▶ WHAT YOU ARE ASKED TO DO:
Every record that follows should appear again in your answer, exactly the same.

▶ RECORD EXTRACTS:

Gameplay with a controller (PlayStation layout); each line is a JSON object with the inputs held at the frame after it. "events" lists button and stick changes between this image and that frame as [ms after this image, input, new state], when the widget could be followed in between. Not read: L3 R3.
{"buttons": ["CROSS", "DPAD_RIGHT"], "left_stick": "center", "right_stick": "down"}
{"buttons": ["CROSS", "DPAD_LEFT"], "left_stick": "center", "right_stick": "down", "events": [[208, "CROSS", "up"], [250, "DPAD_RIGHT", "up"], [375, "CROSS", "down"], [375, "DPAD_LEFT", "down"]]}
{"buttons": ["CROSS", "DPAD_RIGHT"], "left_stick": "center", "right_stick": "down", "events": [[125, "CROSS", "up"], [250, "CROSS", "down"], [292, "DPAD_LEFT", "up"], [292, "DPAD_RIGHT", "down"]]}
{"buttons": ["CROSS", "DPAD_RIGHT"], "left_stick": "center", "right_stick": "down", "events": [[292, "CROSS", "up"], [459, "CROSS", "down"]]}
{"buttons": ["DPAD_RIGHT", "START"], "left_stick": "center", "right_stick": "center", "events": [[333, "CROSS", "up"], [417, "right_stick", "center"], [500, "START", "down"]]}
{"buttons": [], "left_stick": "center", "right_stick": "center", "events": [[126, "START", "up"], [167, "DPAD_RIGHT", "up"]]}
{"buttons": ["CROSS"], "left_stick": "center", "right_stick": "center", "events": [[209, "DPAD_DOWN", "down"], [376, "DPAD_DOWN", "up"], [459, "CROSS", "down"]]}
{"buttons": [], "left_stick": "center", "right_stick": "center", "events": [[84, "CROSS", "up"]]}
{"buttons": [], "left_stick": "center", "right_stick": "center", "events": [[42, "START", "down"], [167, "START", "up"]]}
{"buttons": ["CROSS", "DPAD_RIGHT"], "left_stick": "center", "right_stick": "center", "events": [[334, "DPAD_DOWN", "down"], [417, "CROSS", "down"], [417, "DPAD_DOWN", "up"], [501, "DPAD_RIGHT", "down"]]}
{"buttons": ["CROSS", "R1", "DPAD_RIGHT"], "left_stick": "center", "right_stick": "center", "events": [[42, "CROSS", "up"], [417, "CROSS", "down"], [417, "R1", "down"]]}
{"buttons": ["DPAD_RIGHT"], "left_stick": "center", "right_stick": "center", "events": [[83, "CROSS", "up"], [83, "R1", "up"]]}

▶ TASK ANSWER:
Gameplay with a controller (PlayStation layout); each line is a JSON object with the inputs held at the frame after it. "events" lists button and stick changes between this image and that frame as [ms after this image, input, new state], when the widget could be followed in between. Not read: L3 R3.
{"buttons": ["CROSS", "DPAD_RIGHT"], "left_stick": "center", "right_stick": "down"}
{"buttons": ["CROSS", "DPAD_LEFT"], "left_stick": "center", "right_stick": "down", "events": [[208, "CROSS", "up"], [250, "DPAD_RIGHT", "up"], [375, "CROSS", "down"], [375, "DPAD_LEFT", "down"]]}
{"buttons": ["CROSS", "DPAD_RIGHT"], "left_stick": "center", "right_stick": "down", "events": [[125, "CROSS", "up"], [250, "CROSS", "down"], [292, "DPAD_LEFT", "up"], [292, "DPAD_RIGHT", "down"]]}
{"buttons": ["CROSS", "DPAD_RIGHT"], "left_stick": "center", "right_stick": "down", "events": [[292, "CROSS", "up"], [459, "CROSS", "down"]]}
{"buttons": ["DPAD_RIGHT", "START"], "left_stick": "center", "right_stick": "center", "events": [[333, "CROSS", "up"], [417, "right_stick", "center"], [500, "START", "down"]]}
{"buttons": [], "left_stick": "center", "right_stick": "center", "events": [[126, "START", "up"], [167, "DPAD_RIGHT", "up"]]}
{"buttons": ["CROSS"], "left_stick": "center", "right_stick": "center", "events": [[209, "DPAD_DOWN", "down"], [376, "DPAD_DOWN", "up"], [459, "CROSS", "down"]]}
{"buttons": [], "left_stick": "center", "right_stick": "center", "events": [[84, "CROSS", "up"]]}
{"buttons": [], "left_stick": "center", "right_stick": "center", "events": [[42, "START", "down"], [167, "START", "up"]]}
{"buttons": ["CROSS", "DPAD_RIGHT"], "left_stick": "center", "right_stick": "center", "events": [[334, "DPAD_DOWN", "down"], [417, "CROSS", "down"], [417, "DPAD_DOWN", "up"], [501, "DPAD_RIGHT", "down"]]}
{"buttons": ["CROSS", "R1", "DPAD_RIGHT"], "left_stick": "center", "right_stick": "center", "events": [[42, "CROSS", "up"], [417, "CROSS", "down"], [417, "R1", "down"]]}
{"buttons": ["DPAD_RIGHT"], "left_stick": "center", "right_stick": "center", "events": [[83, "CROSS", "up"], [83, "R1", "up"]]}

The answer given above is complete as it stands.